• _Short exercise 1_
Decide whether each statement agrees with the cat food thread below: (a) Der Tatzenladen posts to England. (b) A package under 30kg worth more than 60 euro costs 12.50 euro to post. (c) The cats of hobbs2004 prefer food from the 200g tins. Answer yes or no for each and quote the words from the thread that settle it.
• _Short exercise 2_
Resume the cat food thread below, starting after its final sentence.

++++ Passage to read

Thanks for the link to the website and the offer to translate; looks really good. As I speak German I can understand it . I may order some, it seems to be worth it!

When feeding applaw or Almo Nature do you add additional fat to it? :confused1:


----------



## Philippa (Mar 24, 2010)

Hobbs,

I did some research for buying food in Germany and found "Der Tatzenladen". They post to England and if the package is less than 30kg but the value is more than 60 euro the postage is only 6.60 euro, otherwise it is 12.50 euro. They are also extremly friendly and helpful. 

Cheers,
Philippa


----------



## hobbs2004 (Mar 12, 2010)

Morning Philippa - thank you! They seem to have slipped through my searchnt and I will check them out.


----------



## Philippa (Mar 24, 2010)

Hobbs,

Have you made the experience that your cats treat the TigerCat food differently depending if you feed them from the 400g or the 200g tins?

I read somewhere else that the food from the bigger ones tastes differently as the tins have to be heated longer and some cats do not like them therefore.

The bigger ones have a much better price...

Philippa


----------



## hobbs2004 (Mar 12, 2010)

Hi Philippa - my cats love either. They devour it whether it is from a 200g or a 400g tin. Make sure to check out Petnatur - such great food.

++++++++
++++ Record list

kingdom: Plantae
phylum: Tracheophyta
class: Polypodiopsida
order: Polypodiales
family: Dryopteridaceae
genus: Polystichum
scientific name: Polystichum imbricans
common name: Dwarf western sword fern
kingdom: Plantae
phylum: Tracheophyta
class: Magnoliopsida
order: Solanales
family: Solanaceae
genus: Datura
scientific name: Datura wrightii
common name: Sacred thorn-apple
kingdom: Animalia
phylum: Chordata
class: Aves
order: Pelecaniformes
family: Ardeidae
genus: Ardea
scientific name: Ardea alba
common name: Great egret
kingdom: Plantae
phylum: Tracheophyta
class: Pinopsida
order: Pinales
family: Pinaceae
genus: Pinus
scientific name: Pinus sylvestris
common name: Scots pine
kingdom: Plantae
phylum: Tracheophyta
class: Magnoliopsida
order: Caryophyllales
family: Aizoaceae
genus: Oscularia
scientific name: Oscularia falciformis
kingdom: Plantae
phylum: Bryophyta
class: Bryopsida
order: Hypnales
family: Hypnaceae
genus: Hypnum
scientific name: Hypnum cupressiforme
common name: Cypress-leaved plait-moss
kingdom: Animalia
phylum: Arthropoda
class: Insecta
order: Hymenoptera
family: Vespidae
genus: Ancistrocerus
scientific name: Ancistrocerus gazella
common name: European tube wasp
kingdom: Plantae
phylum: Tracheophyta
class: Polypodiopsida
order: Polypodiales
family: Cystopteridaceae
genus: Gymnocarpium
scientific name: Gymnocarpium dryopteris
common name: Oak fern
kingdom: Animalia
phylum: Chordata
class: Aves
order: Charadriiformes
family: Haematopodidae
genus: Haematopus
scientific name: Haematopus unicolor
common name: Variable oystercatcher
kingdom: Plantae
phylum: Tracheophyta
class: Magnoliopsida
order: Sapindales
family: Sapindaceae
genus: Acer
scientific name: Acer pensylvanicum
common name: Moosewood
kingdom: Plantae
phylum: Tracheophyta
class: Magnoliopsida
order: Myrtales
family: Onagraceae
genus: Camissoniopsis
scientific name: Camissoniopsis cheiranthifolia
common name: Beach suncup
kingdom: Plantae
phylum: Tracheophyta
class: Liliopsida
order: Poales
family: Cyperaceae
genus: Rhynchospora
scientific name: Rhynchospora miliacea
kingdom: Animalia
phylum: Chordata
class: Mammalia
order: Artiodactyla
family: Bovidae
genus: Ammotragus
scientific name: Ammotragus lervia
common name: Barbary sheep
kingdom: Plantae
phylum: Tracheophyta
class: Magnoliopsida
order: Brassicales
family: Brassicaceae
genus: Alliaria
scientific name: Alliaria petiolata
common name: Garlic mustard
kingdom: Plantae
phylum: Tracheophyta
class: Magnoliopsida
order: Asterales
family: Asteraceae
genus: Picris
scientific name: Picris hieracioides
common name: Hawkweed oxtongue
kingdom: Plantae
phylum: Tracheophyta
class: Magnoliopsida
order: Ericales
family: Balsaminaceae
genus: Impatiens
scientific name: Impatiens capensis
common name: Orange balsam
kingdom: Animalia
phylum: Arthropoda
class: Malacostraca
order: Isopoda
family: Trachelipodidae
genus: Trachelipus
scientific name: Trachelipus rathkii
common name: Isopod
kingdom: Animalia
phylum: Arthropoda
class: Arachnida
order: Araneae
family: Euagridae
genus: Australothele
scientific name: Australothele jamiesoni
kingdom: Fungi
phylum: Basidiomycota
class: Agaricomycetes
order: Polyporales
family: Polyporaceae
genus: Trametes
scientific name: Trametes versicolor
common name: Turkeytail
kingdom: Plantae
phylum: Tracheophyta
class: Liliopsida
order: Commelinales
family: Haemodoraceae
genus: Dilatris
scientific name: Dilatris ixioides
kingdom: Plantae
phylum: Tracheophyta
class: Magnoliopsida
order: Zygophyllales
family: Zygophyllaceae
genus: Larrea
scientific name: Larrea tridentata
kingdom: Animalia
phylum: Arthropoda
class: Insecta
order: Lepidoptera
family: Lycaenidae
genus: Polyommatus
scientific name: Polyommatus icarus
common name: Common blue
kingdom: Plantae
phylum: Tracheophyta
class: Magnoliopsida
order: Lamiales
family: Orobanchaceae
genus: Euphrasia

++++++++

• _Final answer 1_
(a) Yes: "They post to England"
(b) No: "if the package is less than 30kg but the value is more than 60 euro the postage is only 6.60 euro"
(c) No: "my cats love either."

• _Final answer 2_
I checked out Tatzenladen - looks really good and such a great price on postage. Isn't it just amazing how the selection differs between the UK and Germany. Worlds apart. 

Unfortunately, they would prefer it if I had a German bank account for the Vorrauszahlung. Just checking whether they also do Paypal as I have lived here for over 16 years now and don't have a bank account in Deutschland anymore.


----------



## hobbs2004 (Mar 12, 2010)

Philippa said:


> Many thanks for all the answers!
> 
> When feeding applaw or Almo Nature do you add additional fat to it? :confused1:


Philippa, I don't think the issue with applaws or almo nature is that they don't contain enough fat. I think because nothing is added and it is just meat in broth the minerals are out and phosphor tends to be high. But this can be offset by feeding complete, good quality food.

Hope that helps


----------



## Lyceum (Sep 25, 2009)

Philippa said:


> Many thanks for all the answers!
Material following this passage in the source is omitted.